#### [What needs to be done]
Would you please restate the data exactly as it stands, apart from the pictures?

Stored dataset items
= Beginning of Section =
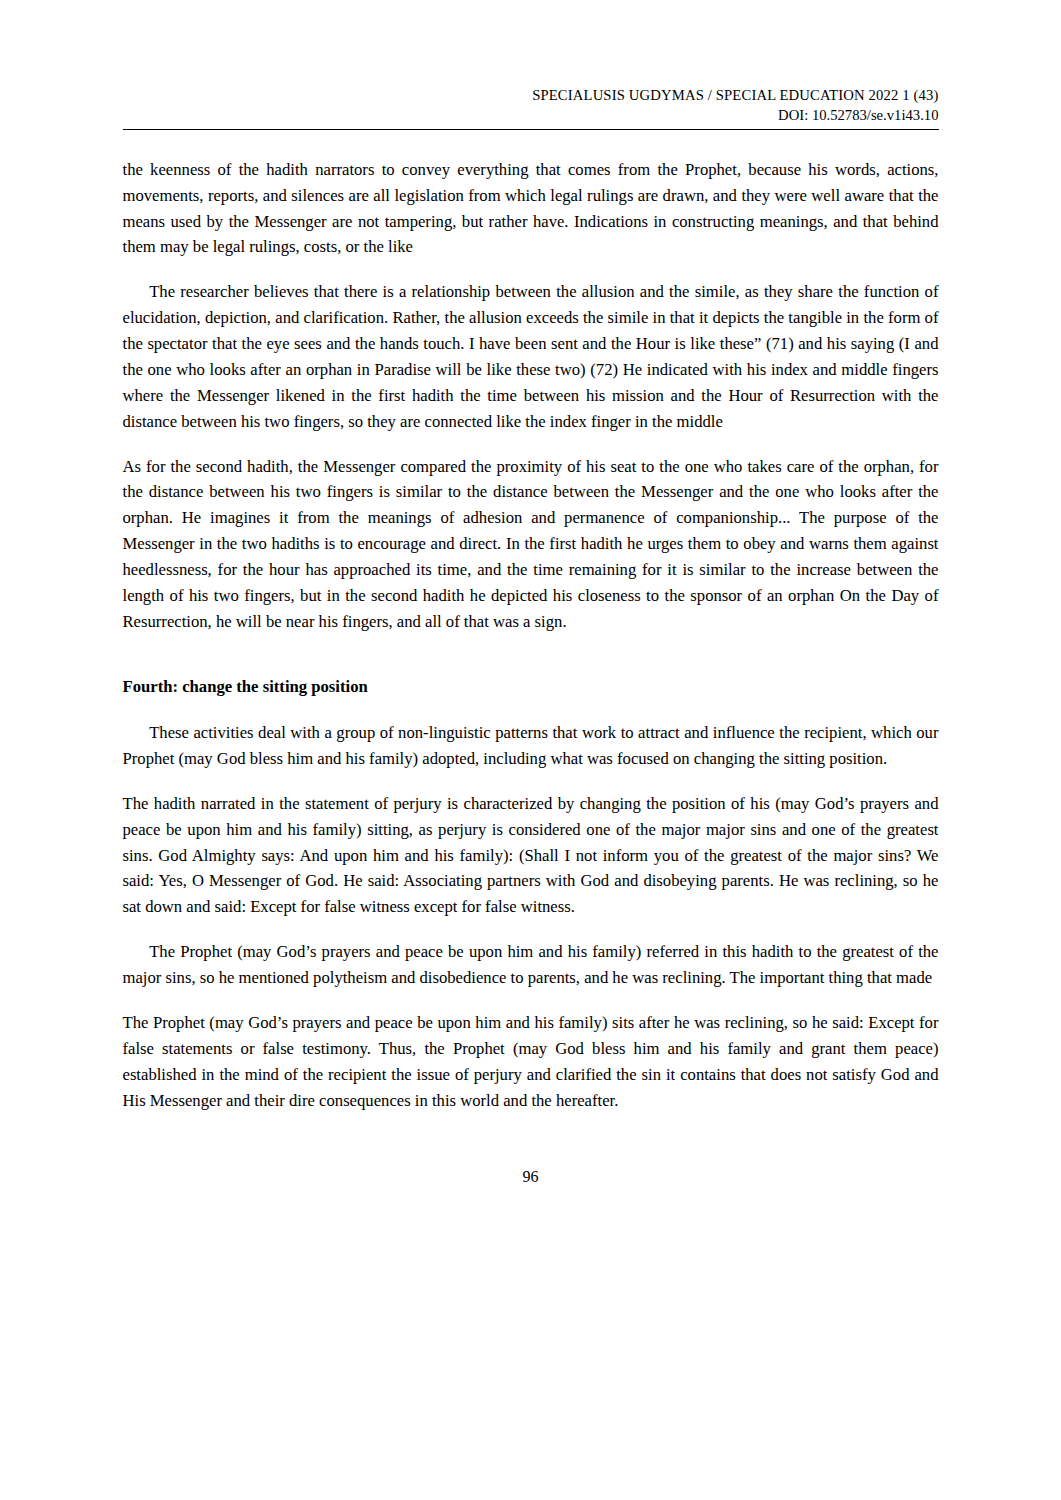SPECIALUSIS UGDYMAS / SPECIAL EDUCATION 2022 1 (43)
DOI: 10.52783/se.v1i43.10
the keenness of the hadith narrators to convey everything that comes from the Prophet, because his words, actions, movements, reports, and silences are all legislation from which legal rulings are drawn, and they were well aware that the means used by the Messenger are not tampering, but rather have. Indications in constructing meanings, and that behind them may be legal rulings, costs, or the like
The researcher believes that there is a relationship between the allusion and the simile, as they share the function of elucidation, depiction, and clarification. Rather, the allusion exceeds the simile in that it depicts the tangible in the form of the spectator that the eye sees and the hands touch. I have been sent and the Hour is like these” (71) and his saying (I and the one who looks after an orphan in Paradise will be like these two) (72) He indicated with his index and middle fingers where the Messenger likened in the first hadith the time between his mission and the Hour of Resurrection with the distance between his two fingers, so they are connected like the index finger in the middle
As for the second hadith, the Messenger compared the proximity of his seat to the one who takes care of the orphan, for the distance between his two fingers is similar to the distance between the Messenger and the one who looks after the orphan. He imagines it from the meanings of adhesion and permanence of companionship... The purpose of the Messenger in the two hadiths is to encourage and direct. In the first hadith he urges them to obey and warns them against heedlessness, for the hour has approached its time, and the time remaining for it is similar to the increase between the length of his two fingers, but in the second hadith he depicted his closeness to the sponsor of an orphan On the Day of Resurrection, he will be near his fingers, and all of that was a sign.
Fourth: change the sitting position
These activities deal with a group of non-linguistic patterns that work to attract and influence the recipient, which our Prophet (may God bless him and his family) adopted, including what was focused on changing the sitting position.
The hadith narrated in the statement of perjury is characterized by changing the position of his (may God’s prayers and peace be upon him and his family) sitting, as perjury is considered one of the major major sins and one of the greatest sins. God Almighty says: And upon him and his family): (Shall I not inform you of the greatest of the major sins? We said: Yes, O Messenger of God. He said: Associating partners with God and disobeying parents. He was reclining, so he sat down and said: Except for false witness except for false witness.
The Prophet (may God’s prayers and peace be upon him and his family) referred in this hadith to the greatest of the major sins, so he mentioned polytheism and disobedience to parents, and he was reclining. The important thing that made
The Prophet (may God’s prayers and peace be upon him and his family) sits after he was reclining, so he said: Except for false statements or false testimony. Thus, the Prophet (may God bless him and his family and grant them peace) established in the mind of the recipient the issue of perjury and clarified the sin it contains that does not satisfy God and His Messenger and their dire consequences in this world and the hereafter.
96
= End of Section =
#### [Output for this task]
SPECIALUSIS UGDYMAS / SPECIAL EDUCATION 2022 1 (43)
DOI: 10.52783/se.v1i43.10
the keenness of the hadith narrators to convey everything that comes from the Prophet, because his words, actions, movements, reports, and silences are all legislation from which legal rulings are drawn, and they were well aware that the means used by the Messenger are not tampering, but rather have. Indications in constructing meanings, and that behind them may be legal rulings, costs, or the like
The researcher believes that there is a relationship between the allusion and the simile, as they share the function of elucidation, depiction, and clarification. Rather, the allusion exceeds the simile in that it depicts the tangible in the form of the spectator that the eye sees and the hands touch. I have been sent and the Hour is like these” (71) and his saying (I and the one who looks after an orphan in Paradise will be like these two) (72) He indicated with his index and middle fingers where the Messenger likened in the first hadith the time between his mission and the Hour of Resurrection with the distance between his two fingers, so they are connected like the index finger in the middle
As for the second hadith, the Messenger compared the proximity of his seat to the one who takes care of the orphan, for the distance between his two fingers is similar to the distance between the Messenger and the one who looks after the orphan. He imagines it from the meanings of adhesion and permanence of companionship... The purpose of the Messenger in the two hadiths is to encourage and direct. In the first hadith he urges them to obey and warns them against heedlessness, for the hour has approached its time, and the time remaining for it is similar to the increase between the length of his two fingers, but in the second hadith he depicted his closeness to the sponsor of an orphan On the Day of Resurrection, he will be near his fingers, and all of that was a sign.
Fourth: change the sitting position
These activities deal with a group of non-linguistic patterns that work to attract and influence the recipient, which our Prophet (may God bless him and his family) adopted, including what was focused on changing the sitting position.
The hadith narrated in the statement of perjury is characterized by changing the position of his (may God’s prayers and peace be upon him and his family) sitting, as perjury is considered one of the major major sins and one of the greatest sins. God Almighty says: And upon him and his family): (Shall I not inform you of the greatest of the major sins? We said: Yes, O Messenger of God. He said: Associating partners with God and disobeying parents. He was reclining, so he sat down and said: Except for false witness except for false witness.
The Prophet (may God’s prayers and peace be upon him and his family) referred in this hadith to the greatest of the major sins, so he mentioned polytheism and disobedience to parents, and he was reclining. The important thing that made
The Prophet (may God’s prayers and peace be upon him and his family) sits after he was reclining, so he said: Except for false statements or false testimony. Thus, the Prophet (may God bless him and his family and grant them peace) established in the mind of the recipient the issue of perjury and clarified the sin it contains that does not satisfy God and His Messenger and their dire consequences in this world and the hereafter.
96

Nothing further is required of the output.